Umgang mit Nestern im Boden oder in der Wand
Manchmal ist das Bienennest im Gartenboden oder in einer Hauswand versteckt. Das macht die Sache komplizierter, da man nicht einfach den ganzen Bau herausnehmen kann.
Bodenbrüter: Wildbienen im Fokus
Wenn du kleine Löcher im Lehmboden oder an einer warmen Böschung siehst und dort viele Bienen ein- und ausfliegen, sind das typische Anzeichen für Wildbienen. Hier ist die beste Lösung oft: Nichts tun. Diese Bienen sind meist nur für wenige Wochen aktiv und verschwinden dann wieder. Sie sind extrem wichtig für die Biodiversität in deinem Garten. Versuche, diesen Bereich des Gartens nicht zu bearbeiten, solange die Bienen aktiv sind. Denke daran, dass die nächsten Generationen von Wildbienen diese Nistplätze wieder nutzen wollen.
Nester in Hohlräumen
Findest du Anzeichen für ein Wespennest in der Wand oder unter der Terrasse, ist Vorsicht geboten.

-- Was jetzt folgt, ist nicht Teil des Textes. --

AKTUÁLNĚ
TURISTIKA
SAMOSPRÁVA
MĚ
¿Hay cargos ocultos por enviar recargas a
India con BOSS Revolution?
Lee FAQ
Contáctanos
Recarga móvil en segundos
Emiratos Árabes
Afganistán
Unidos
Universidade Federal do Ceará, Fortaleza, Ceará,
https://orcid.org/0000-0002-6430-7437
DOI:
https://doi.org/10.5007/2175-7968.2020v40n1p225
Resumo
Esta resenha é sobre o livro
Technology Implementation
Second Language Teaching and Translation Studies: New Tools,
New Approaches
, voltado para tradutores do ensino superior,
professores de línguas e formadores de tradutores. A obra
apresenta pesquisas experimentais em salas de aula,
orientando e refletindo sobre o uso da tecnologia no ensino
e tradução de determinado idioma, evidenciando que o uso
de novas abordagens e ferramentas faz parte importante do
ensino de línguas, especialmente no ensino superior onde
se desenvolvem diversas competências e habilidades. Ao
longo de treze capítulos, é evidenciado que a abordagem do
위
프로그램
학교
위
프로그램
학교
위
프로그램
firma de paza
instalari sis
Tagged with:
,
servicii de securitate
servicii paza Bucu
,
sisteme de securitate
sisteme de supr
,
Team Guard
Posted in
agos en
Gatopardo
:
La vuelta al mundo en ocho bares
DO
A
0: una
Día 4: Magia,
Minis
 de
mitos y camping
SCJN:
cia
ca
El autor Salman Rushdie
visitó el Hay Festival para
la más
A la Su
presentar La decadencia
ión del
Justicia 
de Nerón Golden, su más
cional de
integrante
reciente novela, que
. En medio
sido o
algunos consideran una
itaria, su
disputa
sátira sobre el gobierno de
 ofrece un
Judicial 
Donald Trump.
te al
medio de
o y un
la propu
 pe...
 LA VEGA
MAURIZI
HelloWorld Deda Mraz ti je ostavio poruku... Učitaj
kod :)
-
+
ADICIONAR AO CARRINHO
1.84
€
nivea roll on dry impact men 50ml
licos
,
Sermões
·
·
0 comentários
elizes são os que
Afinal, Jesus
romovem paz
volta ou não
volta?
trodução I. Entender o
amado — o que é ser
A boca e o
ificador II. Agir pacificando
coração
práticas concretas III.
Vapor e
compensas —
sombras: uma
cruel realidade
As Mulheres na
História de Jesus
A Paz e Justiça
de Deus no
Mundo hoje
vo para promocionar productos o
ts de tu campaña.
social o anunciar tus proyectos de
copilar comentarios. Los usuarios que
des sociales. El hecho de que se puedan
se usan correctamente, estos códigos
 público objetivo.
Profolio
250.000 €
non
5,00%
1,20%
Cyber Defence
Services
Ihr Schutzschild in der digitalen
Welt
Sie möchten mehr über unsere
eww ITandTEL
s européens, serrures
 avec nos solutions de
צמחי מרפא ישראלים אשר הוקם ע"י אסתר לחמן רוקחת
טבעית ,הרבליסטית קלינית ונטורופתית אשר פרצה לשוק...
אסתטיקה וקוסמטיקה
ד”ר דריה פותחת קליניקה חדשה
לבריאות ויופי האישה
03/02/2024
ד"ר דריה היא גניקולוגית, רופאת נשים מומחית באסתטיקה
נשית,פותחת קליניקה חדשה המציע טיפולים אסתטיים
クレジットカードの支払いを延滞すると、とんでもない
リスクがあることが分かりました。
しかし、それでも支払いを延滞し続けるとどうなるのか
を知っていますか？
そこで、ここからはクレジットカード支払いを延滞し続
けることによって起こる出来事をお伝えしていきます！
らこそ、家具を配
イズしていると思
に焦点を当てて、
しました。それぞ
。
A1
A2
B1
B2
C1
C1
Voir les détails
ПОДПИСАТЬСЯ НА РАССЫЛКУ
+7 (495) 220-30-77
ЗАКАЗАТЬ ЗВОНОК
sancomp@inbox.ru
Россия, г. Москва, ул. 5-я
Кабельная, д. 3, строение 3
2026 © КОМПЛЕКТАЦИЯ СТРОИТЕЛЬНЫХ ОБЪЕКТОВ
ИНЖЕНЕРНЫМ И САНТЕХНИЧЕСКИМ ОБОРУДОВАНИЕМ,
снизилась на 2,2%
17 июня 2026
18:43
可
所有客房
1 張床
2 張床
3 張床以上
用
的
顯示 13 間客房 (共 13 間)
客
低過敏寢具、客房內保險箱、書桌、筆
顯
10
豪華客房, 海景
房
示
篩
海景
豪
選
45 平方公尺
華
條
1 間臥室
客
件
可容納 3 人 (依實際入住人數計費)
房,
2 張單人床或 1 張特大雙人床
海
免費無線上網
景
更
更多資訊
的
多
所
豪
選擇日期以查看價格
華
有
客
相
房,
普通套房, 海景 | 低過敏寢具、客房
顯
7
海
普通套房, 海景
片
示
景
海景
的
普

Anders als Honigbienen bauen Wespen ihre Nester oft in isolierten Hohlräumen. Auch hier gilt: Rufe sofort einen Fachmann. Eine unsachgemäße Entfernung kann dazu führen, dass die Tiere in dein Haus oder in andere Bereiche ausweichen. Zudem sind Wespen im Spätsommer oft aggressiver, wenn das Volk seine maximale Größe erreicht hat.
Prävention: So vermeidest du zukünftige Bienennester
Wenn du weißt, dass du Bienen oder Wespen im Garten hast, kannst du vorbeugende Maßnahmen treffen, damit sich keine Völker an unerwünschten Stellen ansiedeln. Dies hilft besonders, wenn du Angst vor einem Bienennest unter der Terrasse hast.
- Struktur im Garten belassen: Viele Wildbienen brauchen offene, trockene Erde oder morsches Holz zum Nisten. Wenn du solche Bereiche nicht komplett versiegelst oder jedes Jahr umgräbst, bietest du natürlichen Nistplätzen an, die nicht direkt an dein Haus grenzen.
- Lücken schließen: Überprüfe regelmäßig Fassaden, Dachböden und Bereiche unter Gartenhäusern. Dichte kleine Ritzen und Öffnungen ab, bevor Wespen oder Hummeln die Möglichkeit haben, dort ein Nest zu gründen. Verwende dafür geeignete Dichtmaterialien.
- Alternativen anbieten: Stelle ein Insektenhotel auf, das speziell für Wildbienen geeignet ist (mit verschiedenen Bohrlochdurchmessern). Wenn du den Bienen attraktive Nistmöglichkeiten an anderer Stelle bietest, lassen sie vielleicht deinen Dachstuhl in Ruhe.
- Schwarmbremse: Wenn du Imker bist oder Kontakt zu einem Imker hast, kannst du vorbeugende Maßnahmen ergreifen, damit deine Völker nicht schwärmen und sich unkontrolliert ansiedeln.
Die Anwesenheit von Bienen im Garten ist meist ein gutes Zeichen. Es bedeutet, dass dein Garten reich an Blüten ist und die Natur funktioniert. Wenn du ruhig bleibst und die richtigen Ansprechpartner kontaktierst, löst sich das Problem meist ohne Stress für dich und die Tiere.